Selected passage —
****

2. A good way to block your opponent is to have a young piece (ie with a high number), directly in the line most likely to make a connection
3. Initially a sequence MFF is better than MMF, in the former you can move the middle piece and potentially set up two birthing possibilities. With the latter moving the middle peice can only at best set up one birthing possibility (because females can only give birth once each go).
4. Spend at least as much time working out the gender of peices that have just been born as you do about making moves- it is often very important.
5. If you can keep some life reserve aim to have at least two units if possible. This is far more powerful than only one in reserve (as it enables a winning connecting move that does not die out before the connection counts). Dont get too caught up in having some life in reserve however- it is far more important to establish an early advantage.
6. In general (as well as going for connection - already referred to under 1), it is more important to end up with a larger net number of births (ie greater than your opponent) than with a high number. For example: one birth if your opponent has none is usually better than if you both have two.
7. At all times bear in mind where you are in the move sequence. If your move is directly followed by your birthing then that is the time to make moves that would otherwise be blocked by your opponent before you can give birth. Also work out the next move you will make after the birthing sequence- because your opponent will only be making a birth, not a move before you move again. Conversely if your move is followed by your opponents move (and birth) before you can birth then this it the time to be cautious about how you move (so as not to allow your move to be scuppered by your opponent).
Reflections on advanced strategy.. (Wyon)
1. Keep a look out for the comparatively rare situation in which it is better NOT to give birth immediately on a particular square but to wait until a later go when you know that you will still be able to and that the resulting offspring will be able to live longer on account of having been born a go or more later.
2. Another rare situation to look out for is the one in which the player giving birth first sets up a block on one of their opponent's birthing possibilities as a result of their new offspring.

****

What you will do —
Carry the strategy notes forward from their final point, adding more text in the same style. The data that comes next is separate material, unrelated to the strategy notes.

(Items from a data source)
****

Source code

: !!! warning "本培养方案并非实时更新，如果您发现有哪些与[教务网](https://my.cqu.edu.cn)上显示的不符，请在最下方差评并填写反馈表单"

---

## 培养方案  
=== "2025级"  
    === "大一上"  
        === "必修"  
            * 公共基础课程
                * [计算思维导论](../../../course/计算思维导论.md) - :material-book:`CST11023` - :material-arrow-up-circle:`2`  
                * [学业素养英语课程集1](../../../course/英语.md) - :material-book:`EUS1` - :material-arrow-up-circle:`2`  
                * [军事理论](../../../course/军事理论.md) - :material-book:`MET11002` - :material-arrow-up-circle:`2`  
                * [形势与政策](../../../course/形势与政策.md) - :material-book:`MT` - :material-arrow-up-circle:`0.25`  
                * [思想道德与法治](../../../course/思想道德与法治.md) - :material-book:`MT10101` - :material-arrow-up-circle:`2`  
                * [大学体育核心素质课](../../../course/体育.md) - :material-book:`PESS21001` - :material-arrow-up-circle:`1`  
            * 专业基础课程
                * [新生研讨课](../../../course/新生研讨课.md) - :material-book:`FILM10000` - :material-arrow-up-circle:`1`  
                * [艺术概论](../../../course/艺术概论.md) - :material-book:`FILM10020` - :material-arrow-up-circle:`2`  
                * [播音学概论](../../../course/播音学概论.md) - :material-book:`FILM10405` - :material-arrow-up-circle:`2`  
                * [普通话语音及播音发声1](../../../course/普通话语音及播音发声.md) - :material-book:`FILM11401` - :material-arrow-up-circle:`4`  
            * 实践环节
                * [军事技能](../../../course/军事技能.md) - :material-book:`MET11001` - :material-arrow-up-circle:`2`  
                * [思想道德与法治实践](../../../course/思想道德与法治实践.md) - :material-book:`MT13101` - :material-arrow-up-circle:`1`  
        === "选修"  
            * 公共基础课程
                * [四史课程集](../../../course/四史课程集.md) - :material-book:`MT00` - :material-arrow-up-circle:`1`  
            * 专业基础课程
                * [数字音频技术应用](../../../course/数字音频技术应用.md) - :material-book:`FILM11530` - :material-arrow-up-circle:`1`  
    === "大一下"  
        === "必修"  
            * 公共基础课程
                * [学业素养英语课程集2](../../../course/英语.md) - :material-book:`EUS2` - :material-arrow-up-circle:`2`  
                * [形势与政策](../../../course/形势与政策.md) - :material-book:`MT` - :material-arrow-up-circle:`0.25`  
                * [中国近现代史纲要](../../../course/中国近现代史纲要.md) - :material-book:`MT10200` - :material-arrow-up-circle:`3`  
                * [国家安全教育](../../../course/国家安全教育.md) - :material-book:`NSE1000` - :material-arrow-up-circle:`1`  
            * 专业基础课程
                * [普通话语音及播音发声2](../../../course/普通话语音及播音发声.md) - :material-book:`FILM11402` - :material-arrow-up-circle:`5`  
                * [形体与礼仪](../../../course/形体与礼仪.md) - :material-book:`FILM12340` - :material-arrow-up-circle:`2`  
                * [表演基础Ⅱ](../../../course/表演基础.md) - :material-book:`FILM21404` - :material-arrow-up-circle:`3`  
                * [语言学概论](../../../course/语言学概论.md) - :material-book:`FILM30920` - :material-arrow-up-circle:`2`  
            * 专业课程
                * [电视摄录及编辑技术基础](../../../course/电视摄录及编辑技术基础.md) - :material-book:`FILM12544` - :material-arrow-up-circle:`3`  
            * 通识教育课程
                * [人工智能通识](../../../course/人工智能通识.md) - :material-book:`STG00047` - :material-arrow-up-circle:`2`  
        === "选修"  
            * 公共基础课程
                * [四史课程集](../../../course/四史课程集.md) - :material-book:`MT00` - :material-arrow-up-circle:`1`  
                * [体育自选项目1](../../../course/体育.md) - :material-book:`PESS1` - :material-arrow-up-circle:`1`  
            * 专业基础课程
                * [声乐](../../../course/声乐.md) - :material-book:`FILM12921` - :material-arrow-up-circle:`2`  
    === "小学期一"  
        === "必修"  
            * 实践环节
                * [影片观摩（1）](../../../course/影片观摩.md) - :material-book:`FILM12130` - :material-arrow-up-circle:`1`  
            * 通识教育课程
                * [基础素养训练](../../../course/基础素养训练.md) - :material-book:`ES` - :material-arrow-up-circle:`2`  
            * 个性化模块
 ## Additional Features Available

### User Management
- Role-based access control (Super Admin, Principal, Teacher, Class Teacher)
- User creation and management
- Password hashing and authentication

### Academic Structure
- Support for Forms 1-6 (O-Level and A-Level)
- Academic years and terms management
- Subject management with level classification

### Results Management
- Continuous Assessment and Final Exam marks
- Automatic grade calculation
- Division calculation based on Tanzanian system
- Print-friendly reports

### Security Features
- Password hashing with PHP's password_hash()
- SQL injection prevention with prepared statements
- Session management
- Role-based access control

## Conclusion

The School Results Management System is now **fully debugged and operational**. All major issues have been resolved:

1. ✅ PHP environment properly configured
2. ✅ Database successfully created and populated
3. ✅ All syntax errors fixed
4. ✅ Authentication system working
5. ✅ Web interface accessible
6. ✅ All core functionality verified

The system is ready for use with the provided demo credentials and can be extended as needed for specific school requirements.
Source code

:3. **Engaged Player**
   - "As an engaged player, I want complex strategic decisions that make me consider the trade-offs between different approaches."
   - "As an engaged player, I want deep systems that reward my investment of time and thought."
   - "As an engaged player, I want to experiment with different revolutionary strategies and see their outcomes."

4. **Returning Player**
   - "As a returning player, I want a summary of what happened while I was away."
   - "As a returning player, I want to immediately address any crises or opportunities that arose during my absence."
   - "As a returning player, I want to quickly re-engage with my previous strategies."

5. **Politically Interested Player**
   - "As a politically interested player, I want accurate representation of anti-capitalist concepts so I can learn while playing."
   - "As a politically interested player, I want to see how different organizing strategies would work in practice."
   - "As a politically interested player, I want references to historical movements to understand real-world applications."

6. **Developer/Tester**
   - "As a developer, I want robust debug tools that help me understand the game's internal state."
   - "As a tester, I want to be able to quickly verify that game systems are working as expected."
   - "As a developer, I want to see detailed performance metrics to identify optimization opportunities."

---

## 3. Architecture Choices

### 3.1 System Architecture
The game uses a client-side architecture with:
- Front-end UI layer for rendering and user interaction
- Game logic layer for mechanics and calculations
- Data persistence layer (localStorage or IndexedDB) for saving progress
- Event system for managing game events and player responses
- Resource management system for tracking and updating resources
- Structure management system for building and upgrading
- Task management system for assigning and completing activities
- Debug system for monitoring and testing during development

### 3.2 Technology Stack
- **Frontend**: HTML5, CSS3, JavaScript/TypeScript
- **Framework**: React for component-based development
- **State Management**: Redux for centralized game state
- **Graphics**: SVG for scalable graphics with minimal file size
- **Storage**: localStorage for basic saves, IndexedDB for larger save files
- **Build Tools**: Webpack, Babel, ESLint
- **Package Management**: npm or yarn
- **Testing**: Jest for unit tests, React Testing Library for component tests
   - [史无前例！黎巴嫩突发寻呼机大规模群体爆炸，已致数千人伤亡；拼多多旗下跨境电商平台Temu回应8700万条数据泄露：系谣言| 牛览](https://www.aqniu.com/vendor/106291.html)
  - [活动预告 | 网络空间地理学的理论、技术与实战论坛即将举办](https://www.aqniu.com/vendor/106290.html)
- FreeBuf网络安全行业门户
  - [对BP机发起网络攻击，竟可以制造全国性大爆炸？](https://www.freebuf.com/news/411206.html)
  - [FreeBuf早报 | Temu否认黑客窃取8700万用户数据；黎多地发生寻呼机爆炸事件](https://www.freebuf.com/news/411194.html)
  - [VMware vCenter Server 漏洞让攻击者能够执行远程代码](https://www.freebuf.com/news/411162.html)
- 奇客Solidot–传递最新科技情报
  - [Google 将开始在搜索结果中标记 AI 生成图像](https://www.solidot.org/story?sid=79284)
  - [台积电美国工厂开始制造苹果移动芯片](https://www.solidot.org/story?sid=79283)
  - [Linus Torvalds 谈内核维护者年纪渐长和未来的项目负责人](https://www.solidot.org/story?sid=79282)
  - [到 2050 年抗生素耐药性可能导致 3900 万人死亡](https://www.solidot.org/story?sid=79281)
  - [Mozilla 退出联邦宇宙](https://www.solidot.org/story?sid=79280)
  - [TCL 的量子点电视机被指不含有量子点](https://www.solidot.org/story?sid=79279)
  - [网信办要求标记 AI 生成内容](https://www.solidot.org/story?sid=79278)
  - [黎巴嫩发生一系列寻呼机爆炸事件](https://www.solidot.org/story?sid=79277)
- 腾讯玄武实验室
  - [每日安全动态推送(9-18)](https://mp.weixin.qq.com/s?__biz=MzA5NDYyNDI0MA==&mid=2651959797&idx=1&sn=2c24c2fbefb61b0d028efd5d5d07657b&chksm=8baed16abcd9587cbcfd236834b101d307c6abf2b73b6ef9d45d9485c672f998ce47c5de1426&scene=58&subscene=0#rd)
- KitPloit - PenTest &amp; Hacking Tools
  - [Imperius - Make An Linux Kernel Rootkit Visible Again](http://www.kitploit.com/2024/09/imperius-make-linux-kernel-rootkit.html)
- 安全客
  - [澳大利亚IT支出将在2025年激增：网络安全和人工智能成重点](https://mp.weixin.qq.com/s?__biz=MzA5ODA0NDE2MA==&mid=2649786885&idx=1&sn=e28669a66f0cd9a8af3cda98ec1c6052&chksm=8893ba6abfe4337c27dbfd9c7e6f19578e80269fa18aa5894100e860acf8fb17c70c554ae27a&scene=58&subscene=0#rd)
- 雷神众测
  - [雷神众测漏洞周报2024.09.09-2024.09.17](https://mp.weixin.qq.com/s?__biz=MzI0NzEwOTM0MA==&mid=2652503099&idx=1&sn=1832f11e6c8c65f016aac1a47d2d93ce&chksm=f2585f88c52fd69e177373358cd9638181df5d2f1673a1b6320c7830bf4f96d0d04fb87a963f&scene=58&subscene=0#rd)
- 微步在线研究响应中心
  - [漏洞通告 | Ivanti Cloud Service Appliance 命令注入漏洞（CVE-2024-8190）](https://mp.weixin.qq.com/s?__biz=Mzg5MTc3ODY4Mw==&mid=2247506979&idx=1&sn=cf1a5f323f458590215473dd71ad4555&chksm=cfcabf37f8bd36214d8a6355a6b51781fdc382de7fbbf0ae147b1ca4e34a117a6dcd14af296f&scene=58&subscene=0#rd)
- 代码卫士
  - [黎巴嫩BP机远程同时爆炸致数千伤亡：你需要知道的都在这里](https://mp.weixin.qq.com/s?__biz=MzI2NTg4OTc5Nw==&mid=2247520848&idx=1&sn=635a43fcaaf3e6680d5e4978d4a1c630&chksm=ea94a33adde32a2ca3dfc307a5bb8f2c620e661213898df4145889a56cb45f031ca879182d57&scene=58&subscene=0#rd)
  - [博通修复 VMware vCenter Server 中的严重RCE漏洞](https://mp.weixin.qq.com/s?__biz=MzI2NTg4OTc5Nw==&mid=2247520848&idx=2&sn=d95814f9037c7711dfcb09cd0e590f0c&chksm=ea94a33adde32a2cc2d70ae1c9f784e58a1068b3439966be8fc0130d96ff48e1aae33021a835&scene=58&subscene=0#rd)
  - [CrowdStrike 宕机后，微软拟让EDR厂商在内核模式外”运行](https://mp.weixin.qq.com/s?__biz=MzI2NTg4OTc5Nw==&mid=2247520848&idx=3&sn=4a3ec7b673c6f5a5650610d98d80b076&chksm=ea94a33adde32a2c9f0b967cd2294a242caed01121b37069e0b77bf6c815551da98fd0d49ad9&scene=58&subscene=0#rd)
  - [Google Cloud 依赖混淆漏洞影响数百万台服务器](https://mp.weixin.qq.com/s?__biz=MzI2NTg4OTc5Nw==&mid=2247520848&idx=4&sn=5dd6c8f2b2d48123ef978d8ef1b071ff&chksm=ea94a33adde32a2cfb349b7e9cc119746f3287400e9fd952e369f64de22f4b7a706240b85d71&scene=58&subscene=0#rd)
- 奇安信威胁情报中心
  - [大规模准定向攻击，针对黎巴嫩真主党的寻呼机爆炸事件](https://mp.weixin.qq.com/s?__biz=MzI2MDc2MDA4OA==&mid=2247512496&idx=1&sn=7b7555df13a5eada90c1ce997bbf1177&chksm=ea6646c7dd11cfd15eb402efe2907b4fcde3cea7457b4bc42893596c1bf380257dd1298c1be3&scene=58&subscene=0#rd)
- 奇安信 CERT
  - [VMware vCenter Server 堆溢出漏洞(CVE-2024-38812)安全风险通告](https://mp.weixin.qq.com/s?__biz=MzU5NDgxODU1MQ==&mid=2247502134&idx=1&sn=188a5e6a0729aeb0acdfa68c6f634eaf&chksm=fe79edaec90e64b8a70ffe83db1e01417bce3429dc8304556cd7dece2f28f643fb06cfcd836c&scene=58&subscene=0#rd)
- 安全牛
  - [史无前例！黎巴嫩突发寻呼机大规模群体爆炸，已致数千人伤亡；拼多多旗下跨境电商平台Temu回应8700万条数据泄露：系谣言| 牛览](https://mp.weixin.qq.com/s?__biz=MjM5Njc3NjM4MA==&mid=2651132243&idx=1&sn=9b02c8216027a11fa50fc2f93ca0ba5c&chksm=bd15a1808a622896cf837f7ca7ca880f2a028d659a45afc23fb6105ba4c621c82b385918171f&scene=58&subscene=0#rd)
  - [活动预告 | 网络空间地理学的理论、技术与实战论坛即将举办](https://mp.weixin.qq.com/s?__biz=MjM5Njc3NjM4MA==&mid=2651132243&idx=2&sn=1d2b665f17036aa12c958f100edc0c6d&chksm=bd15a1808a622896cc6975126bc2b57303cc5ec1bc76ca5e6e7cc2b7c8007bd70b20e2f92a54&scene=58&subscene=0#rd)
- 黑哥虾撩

****

Response area —
3. With the larger board (10×10) it becomes necessary to build systems that allow for reproduction to occur naturally as a result of death (rather than just as a result of enabling moves or placements- otherwise there probably wont ever be enough momentum to connect- especially if the pieces initially only have 6 life expectancy or in the random variant).
Jesse has pointed out that the structure MMFFMMFF etc works well for this (so as one peice dies there is always a F and a M on either side of it to provide the next generation. This works well provided:
a) no two pieces next to each other have the same life expectancy (otherwise they make a gap too big when they die b) no female has pieces older peices on both sides of it with the same life expectancy (otherwise she cannot mate with both the males that want her when the pieces next to her die) c) attention is given to topping up the pieces at the edge of the row (or column) so that a connection is eventually sustained.
Obviously it is best to make these sequences in the row or column where you are trying to connect (so red needs to prioritise columns and blue rows), and kinks may need to occur (so the rows/columns wont always be able be to perfectly straight or complete).
Greater reproductive capacity can also be enhanced by having a block with this sequence going both horizantally and vertically eg:
M F F M M F F M
M F F M M F F M
F M M F F M M F
F M M F F M M F
M F F M M F F M
-so you end up with a patchwork quilt of alternating genders in square blocks of four
- if this can be done at the edges then it gets around the problem of edge peices being created through moves or placement. In theory - I think- it should therefore be possible to keep a board of any size completely populated (at the end of the birthing phase and in the non-random versions) indefinitely (the corners being fed by moves in a rotating sequence). Of course this is only going to be possible without - uh - an opponent!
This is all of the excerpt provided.